When the device is switched off, the electrical connection between the contact body 10 and the rated current contacts 16 is released . The current then commutates to contact pieces 2 and 3 .

As the switch-off movement continues, these contact pieces 2 and 3 also separate , and an arc forms between them.

The relative speed between the contact body 10 and the contact unit body 4 is the sum of the magnitude of the absolute speed of the contact body 10 and the magnitude of the absolute speed of the contact unit body. 4

For the re-ignition-free interruption of capacitive currents, the relative speed of the “contact systems” (contact body 10 / contact piece 3 and contact unit body 4 / contact piece 2 ) to one another is decisive. On the other hand, the absolute speed of the compression device is of secondary importance in switches that work according to the pressure chamber principle. With the pressure gas switch described, it is thus possible - with a constant breaking capacity - to significantly reduce the absolute speed of the contact body 10 . The drive therefore requires less energy.
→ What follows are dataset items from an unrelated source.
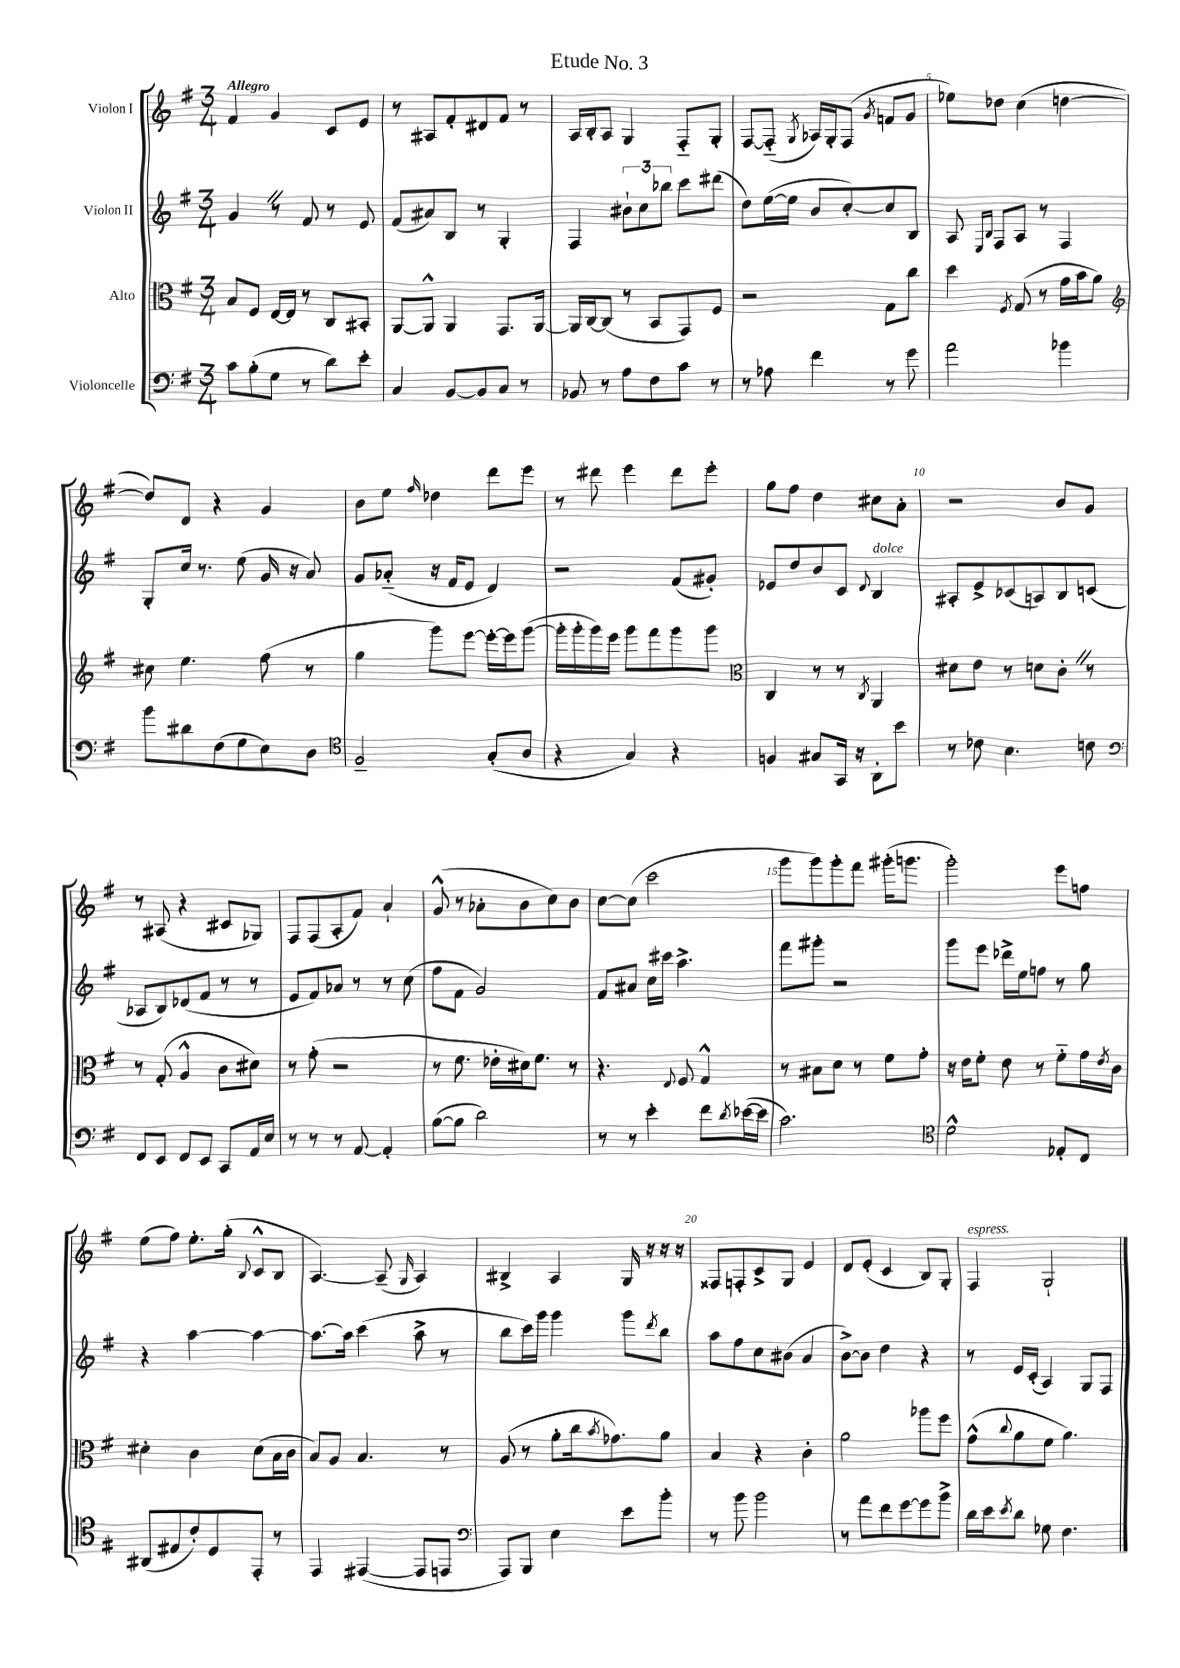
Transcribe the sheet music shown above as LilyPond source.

\header { title = "Etude No. 3" }
<<
\new StaffGroup <<
\new Staff = "s0" \with { instrumentName = "Violon I" } {
    \clef treble \key g \major \numericTimeSignature \time 3/4 \tempo "Allegro"
    fis'4 g'4 c'8 e'8 |
    r8 ais8 fis'8-. dis'8 fis'8 r8 |
    a16 b16-. a8 g4 fis8-_ g8-. |
    fis8~ fis8-_( \acciaccatura { g8 } aes16) g16-. fis8( \acciaccatura { g'8 } f'8 g'8 |
    ees''8) des''8 c''4( d''4~ |
    d''8) d'8 r4 g'4 |
    b'8 e''8 \grace { fis''16 } des''4 d'''8 e'''8 |
    r8 dis'''8 e'''4 dis'''8 e'''8-. |
    g''8 fis''8 d''4 cis''8 a'8-. |
    r2 b'8 g'8 |
    r8 ais8( r4 cis'8 ges8) |
    fis8 fis8( a8-. fis'8) a'4-! |
    g'8-^( r8 aes'8-. b'8 c''8) b'8 |
    c''8~ c''8( c'''2 |
    g'''8 g'''8) g'''8-. fis'''8 gis'''16-.( g'''8. |
    g'''2-.) e'''8 f''8 |
    e''8( fis''8) e''8.-. g''16-.( \appoggiatura { b8 } c'8-^ b8 |
    a4.~) a8--( \grace { g16 } a4) |
    bis4-> a4 g16 r16 r16 r16 |
    fisis8 f8-. c'8-> g8 e'4 |
    d'8 e'8-.( c'4 b8) g8-. |
    fis4^\markup { \italic "espress." } g2-! \bar "|." |
}
\new Staff = "s1" \with { instrumentName = "Violon II" } {
    \clef treble \key g \major \numericTimeSignature \time 3/4
    g'4 \once \override BreathingSign.text = \markup { \musicglyph "scripts.caesura.straight" } \breathe r8 fis'8 r8 e'8 |
    fis'8( ais'8) b8 r8 g4-. |
    fis4 \tuplet 3/2 { bis'8-! c''8 bes''8 } c'''8 dis'''8( |
    d''8) e''16~( e''16 b'8 c''8~-.) c''8 b8 |
    a8 \grace { e16 b16 } fis8 a8 r8 fis4 |
    g8-. c''16 r8. e''8( g'16 r16 a'8) |
    g'8 aes'8-_( r16 fis'16 e'8 d'4) |
    r2 fis'8( gis'8-.) |
    ees'8 d''8 b'8 c'8 \appoggiatura { d'8 } b4^\markup { \italic "dolce" } |
    ais8-. e'8-> ces'8( a8) b8 c'8( |
    aes8 b8) des'8( fis'8 r8 r8 |
    e'8 fis'8) aes'8 r8 r8 c''8( |
    fis''8 fis'8 g'2) |
    fis'8 ais'8 c''16 cis'''16 a''4.-> |
    fis'''8 gis'''8-. r2 |
    g'''8 e'''8 des'''16-> e''16 f''8 r8 g''8 |
    r4 a''4~ a''4~ |
    a''8.~ a''16 c'''4( a''8-> r8 |
    b''8 c'''16) g'''16 g'''4 g'''8 \acciaccatura { d'''8 } b''8 |
    a''8 fis''8 c''8 bis'8( a'4 |
    b'8~->) b'8 d''4 r4 |
    r8 e'16 c'16-.( a4) g8 fis8 \bar "|." |
}
\new Staff = "s2" \with { instrumentName = "Alto" } {
    \clef alto \key g \major \numericTimeSignature \time 3/4
    b8 fis8 e16~ e16 r8 c8 bis,8-. |
    a,8~ a,8-^ a,4 g,8. a,16~ |
    a,16 c16~ c8( r8 b,8 g,8) fis8 |
    r2 g8 c''8 |
    d''4 \acciaccatura { fis8 } g8( r8 g'16 b'16 a'8) |
    \clef treble cis''8 e''4. fis''8( r8 |
    g''4 g'''8) e'''8~ e'''16~-. e'''16 g'''8~( |
    g'''16-. g'''16-. g'''16) e'''16 g'''8 fis'''8 g'''8 g'''8 |
    \clef alto c4 r8 r8 \acciaccatura { c8 } a,4 |
    dis'8 e'8 r8 d'8 c'8-. \once \override BreathingSign.text = \markup { \musicglyph "scripts.caesura.straight" } \breathe r8 |
    r8 g8-.( a4-^ c'8 dis'8) |
    r8 g'8-.( r2 |
    r8 fis'8. ees'16-. dis'16) fis'8. r8 |
    r4. \appoggiatura { e8 } fis8 g4-^ |
    r8 bis8 d'8 r8 fis'8 g'8-. |
    r16 e'16 fis'8-. e'8 r8 fis'8-_ g'16 \acciaccatura { e'8 } c'16 |
    dis'4-. c'4 dis'8( b16 c'16 |
    b8) a8 b4. r8 |
    a8( r8 a'8-. c''16 \acciaccatura { b'8 } ges'8.) a'8 |
    b4 r4 c'4-. |
    a'2 aes''8 fis''8 |
    g'8-^( \appoggiatura { c''8 } a'8 fis'8 a'4.) \bar "|." |
}
\new Staff = "s3" \with { instrumentName = "Violoncelle" } {
    \clef bass \key g \major \numericTimeSignature \time 3/4
    c'8 b8-.( g8 r8 d'8) e'8-. |
    c4 b,8~ b,8 c8 r8 |
    bes,8 r8 a8 fis8 c'8 r8 |
    r8 aes8 fis'4 r8 g'8 |
    a'2 bes'4 |
    b'8 dis'8 fis8( g8 e8) d8 |
    \clef tenor fis2-- g8-.( a8 |
    r4 g4) r4 |
    f4 gis8 g,16 r16 a,8-. b'8 |
    r8 ces'8 b4. c'8 |
    \clef bass fis,8 e,8 fis,8 e,8 c,8 a,16 e16 |
    r8 r8 r8 a,8~ a,4-. |
    b8~( b8 d'2) |
    r8 r8 e'4-. fis'8 \acciaccatura { d'8 } ees'16~( ees'16 |
    c'2.) |
    \clef tenor d'2-^ ees8-. c8 |
    ais,8( eis8 c'8-.) d8 e,8-. r8 |
    e,4 eis,4~( eis,8 e,8 |
    \clef bass a,,8) b,,8 e4 e'8 b'8-. |
    r8 b'8 b'2 |
    r8 a'8 fis'8 g'8~ g'8 b'8-> |
    d'16 e'16 \acciaccatura { e'8 } d'8 ges8 fis4. \bar "|." |
}
>>
>>
\layout { \context { \Score \override BarNumber.break-visibility = ##(#f #t #t) barNumberVisibility = #(every-nth-bar-number-visible 5) } }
The lengths of the two lever arms 28 , 29 behave as 2 to 3 . The rod 8 , which is coupled to the contacts 2 , 16 , is connected to the longer arm 29 and the rod 7 is connected to the shorter arm 28 . This ensures that the speed of the contacts 2 , 16 is greater.
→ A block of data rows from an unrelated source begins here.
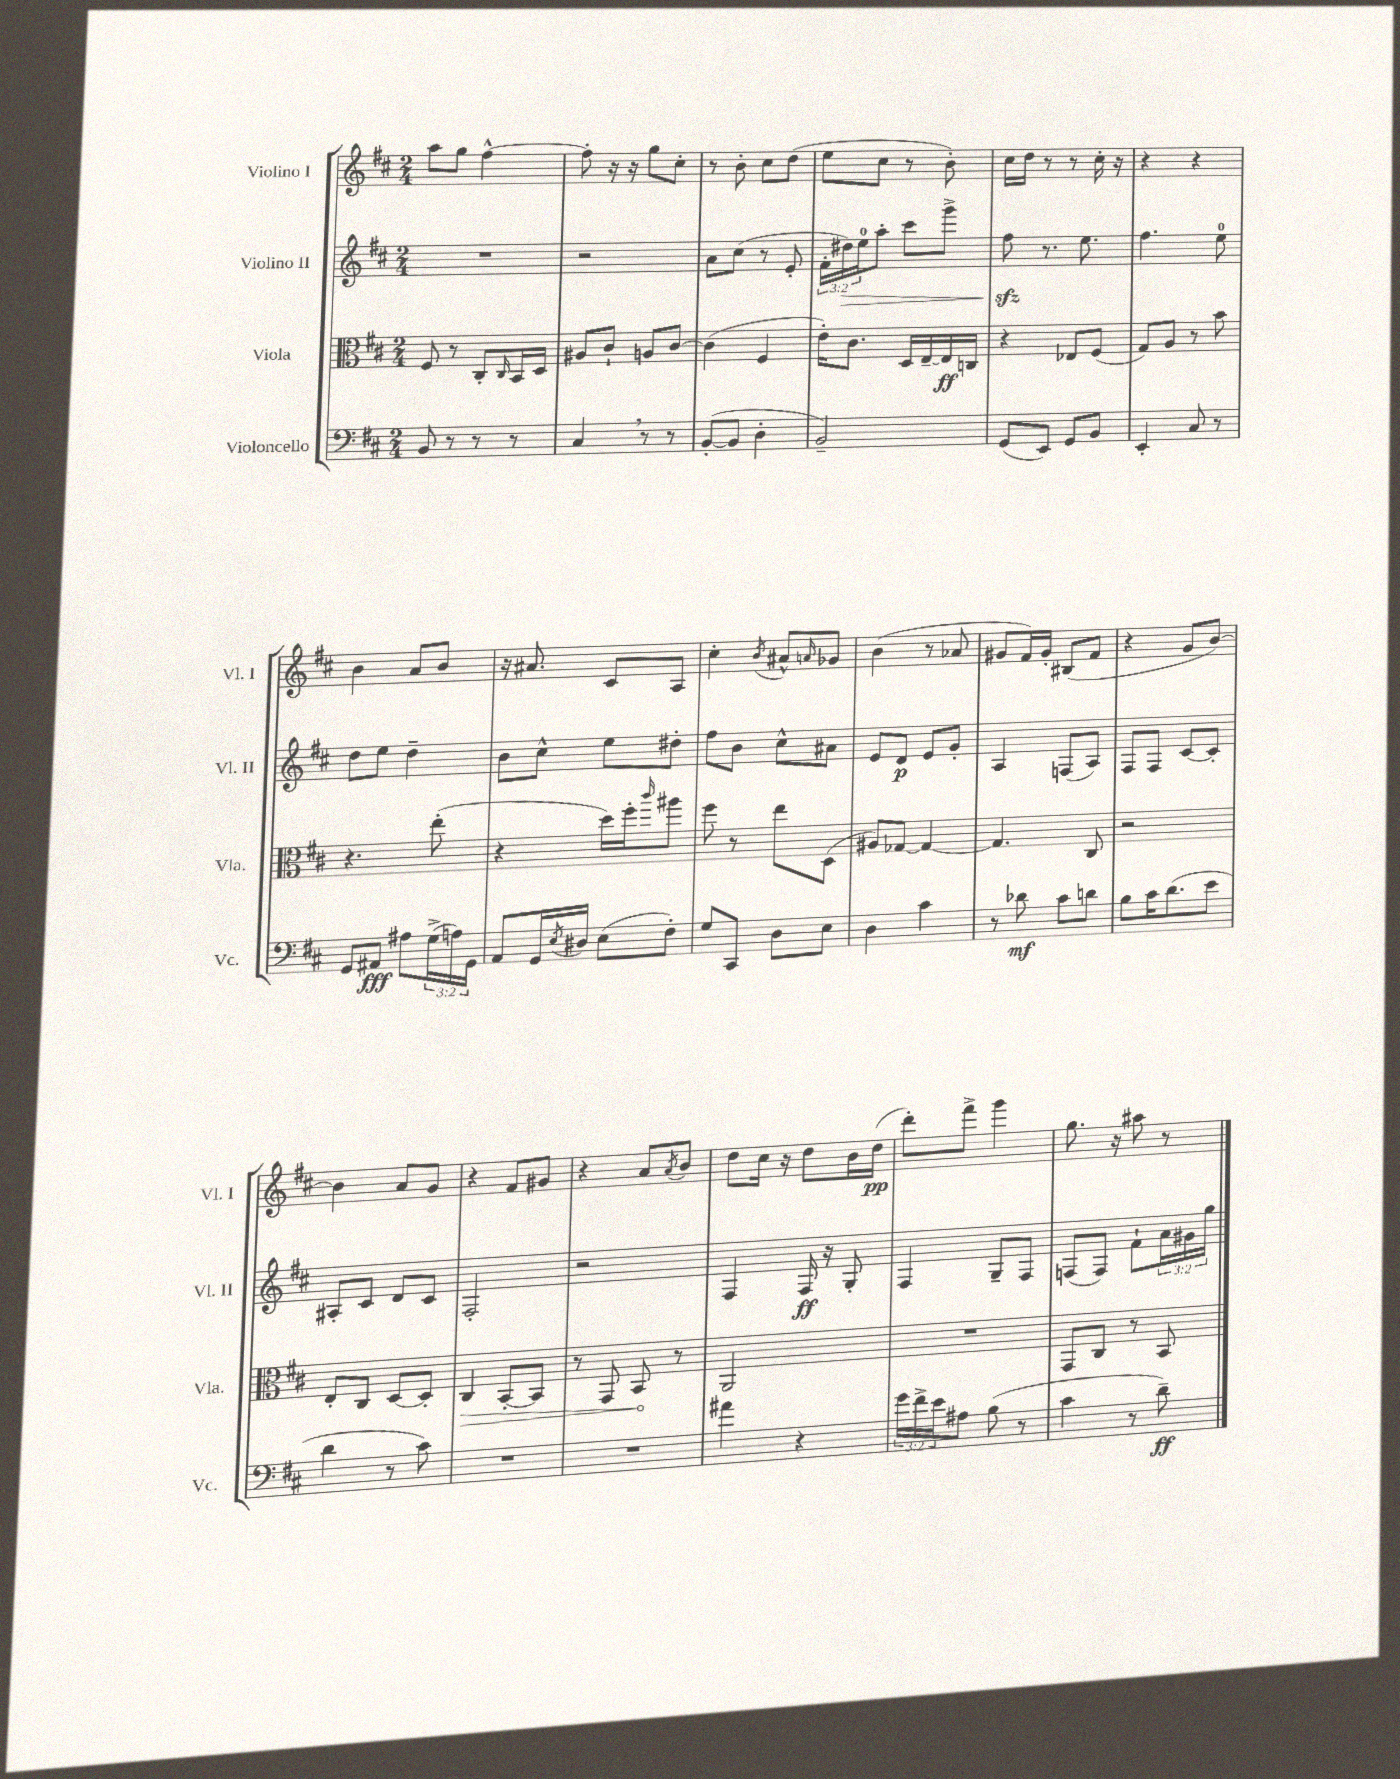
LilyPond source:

<<
\new StaffGroup <<
\new Staff = "s0" \with { instrumentName = "Violino I" shortInstrumentName = "Vl. I" } {
    \clef treble \key d \major \numericTimeSignature \time 2/4
    a''8 g''8 fis''4~-^ |
    fis''8-. r16 r16 g''8 cis''8-. |
    r8 b'8-. cis''8 d''8( |
    e''8 cis''8 r8 b'8-.) |
    cis''16 d''16 r8 r8 cis''16-. r16 |
    r4 r4 |
    b'4 a'8 b'8 |
    r16 ais'8. cis'8 a8 |
    cis''4-. \acciaccatura { b'8 } ais'8-^ \grace { a'16 } ges'8 |
    b'4( r8 aes'8 |
    gis'8 fis'16) gis'16-. bis8( fis'8 |
    r4 g'8 b'8~) |
    b'4 a'8 g'8 |
    r4 fis'8 gis'8 |
    r4 a'8 \acciaccatura { a'8 } b'8 |
    d''8 cis''16 r16 d''8 b'16 d''16\pp( |
    d'''8-.) fis'''8-> g'''4 |
    g''8. r16 ais''8 r8 \bar "|." |
}
\new Staff = "s1" \with { instrumentName = "Violino II" shortInstrumentName = "Vl. II" } {
    \clef treble \key d \major \numericTimeSignature \time 2/4 \override Staff.TupletNumber.text = #tuplet-number::calc-fraction-text
    R2 |
    r2 |
    a'8 cis''8( r8 e'8-. |
    \tuplet 3/2 { fis'16-. dis''16\>) e''16-0 } a''8-. cis'''8 g'''8-> |
    fis''8\sfz\! r8. e''8. |
    fis''4. e''8-0 |
    d''8 e''8 d''4-- |
    b'8 cis''8-^ e''8 dis''8-. |
    fis''8 b'8 cis''8-^ ais'8 |
    e'8 d'8\p e'8 g'8-. |
    a4 f8( a8) |
    fis8 fis8 cis'8~ cis'8-. |
    ais8-. cis'8 d'8 cis'8 |
    fis2-. |
    r2 |
    fis4 fis16\ff r16 g8-. |
    fis4 g8-- fis8 |
    f8( f8) fis'8-! \tuplet 3/2 { a'16 gis'16 g''16 } \bar "|." |
}
\new Staff = "s2" \with { instrumentName = "Viola" shortInstrumentName = "Vla." } {
    \clef alto \key d \major \numericTimeSignature \time 2/4
    fis8 r8 cis8-. \grace { cis16 } b,16 d16 |
    ais8 cis'8-! a8 cis'8~ |
    cis'4( fis4 |
    e'16-.) cis'8. d16 e16~-- e16\ff c16 |
    r4 ees8 fis8( |
    g8) a8 r8 b'8 |
    r4. e''8-.( |
    r4 d''16) fis''16-. \grace { cis'''16 } ais''8 |
    fis''8 r8 e''8 d8( |
    ais8) ges8~ ges4~ |
    ges4. cis8 |
    r2 |
    e8-. cis8 d8~ d8-. |
    \once \override Hairpin.circled-tip = ##t cis4\> b,8~-. b,8 |
    r8 g,8 b,8\! r8 |
    a,2 |
    R2 |
    g,8 cis8 r8 b,8 \bar "|." |
}
\new Staff = "s3" \with { instrumentName = "Violoncello" shortInstrumentName = "Vc." } {
    \clef bass \key d \major \numericTimeSignature \time 2/4 \override Staff.TupletNumber.text = #tuplet-number::calc-fraction-text
    b,8 r8 r8 r8 |
    cis4 \breathe r8 r8 |
    b,8~-.( b,8 d4-. |
    b,2--) |
    g,8( e,8) g,8 b,8 |
    e,4-. cis8 r8 |
    g,8 ais,8\fff ais8 \tuplet 3/2 { g16->( a16) g,16 } |
    a,8 g,16 \acciaccatura { e8 } dis16 e8( fis8-.) |
    g8 cis,8 d8 e8 |
    d4 cis'4 |
    r8 des'8\mf cis'8 d'8 |
    b8 cis'16 d'8.( e'8 |
    d'4 r8 cis'8) |
    R2 |
    R2 |
    ais'4 r4 |
    \tuplet 3/2 { g'16 fis'16-> e'16 } ais8 b8( r8 |
    cis'4 r8 d'8--\ff) \bar "|." |
}
>>
>>
\layout { \context { \Score \remove "Bar_number_engraver" } }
The moving masses of the two moving "contact systems" - Kon contact body 10 / contact piece 3 and contact unit body 4 / contact piece 2 - are generally different. Dimensioning the two lever arms 28 , 29 so that the "contact system" with the lower moving mass, this is usually the "contact system" consisting of contact unit body 4 / contact piece 2 , is moved faster than the "contact system" with the larger moving one Mass, the energy requirement can be reduced further.

Reference list

1 isolator
2 (second) contact piece
3 (first) contact piece
4 contact unit bodies
5 power supply
6 bellcranks
7 (first) rod
8 (second) rod
9 insulating material nozzle
10 contact bodies
11 drive
12 drive rod
13 isolator
14 power supply
15 power transmission element
16 nominal current contacts
17 axis of rotation
18 spring contact
19 pressure chamber
20 compression space
21 (movable) pistons
22 spring contact
23 check valve
24 pressure relief valve
25 check valve
26 blow-back pipe
28 short arm
29 long arm

Claims (5)

1.Gas switch with the following features:

• - The gas pressure switch has at least one point of interruption;
• - The interruption point includes a first and a second contact piece ( 2 , 3 );
• - The contact pieces ( 2 , 3 ) of the interruption point are coupled via a lever mechanism to a lever ( 27 ) having two lever arms ( 28 , 29 );
• - The two lever arms ( 28 , 29 ) of the bell crank ( 27 ) have different lengths;
• - A rod ( 7 , 8 ) is attached to each of the two lever arms ( 28 , 29 ) via a swivel joint;
• - The first rod ( 7 ) is rotatably coupled to the first contact piece ( 3 ); and
• - The second rod ( 8 ) is rotatably coupled to the second contact piece ( 2 ).

2. Gas pressure switch according to claim 1, characterized in that the ratio of the lengths of the two lever arms ( 28 , 29 ) is about 2 to 3 . 3. Gas switch according to claim 1 or 2, characterized in that the longer arm ( 29 ) with the second contact piece ( 2 ) is coupled. 4. Gas switch according to one of claims 1 to 3, characterized in that the contact pieces ( 2 , 3 ) of the point of interruption by means of a single drive ( 11 ) along the central axis (M) of the gas switch are mutually displaceable. 5. Gas switch according to one of claims 1 to 4, characterized in that the axis of rotation of the bellcrank ( 27 ) crosses the central axis (M) of the gas switch at a right angle.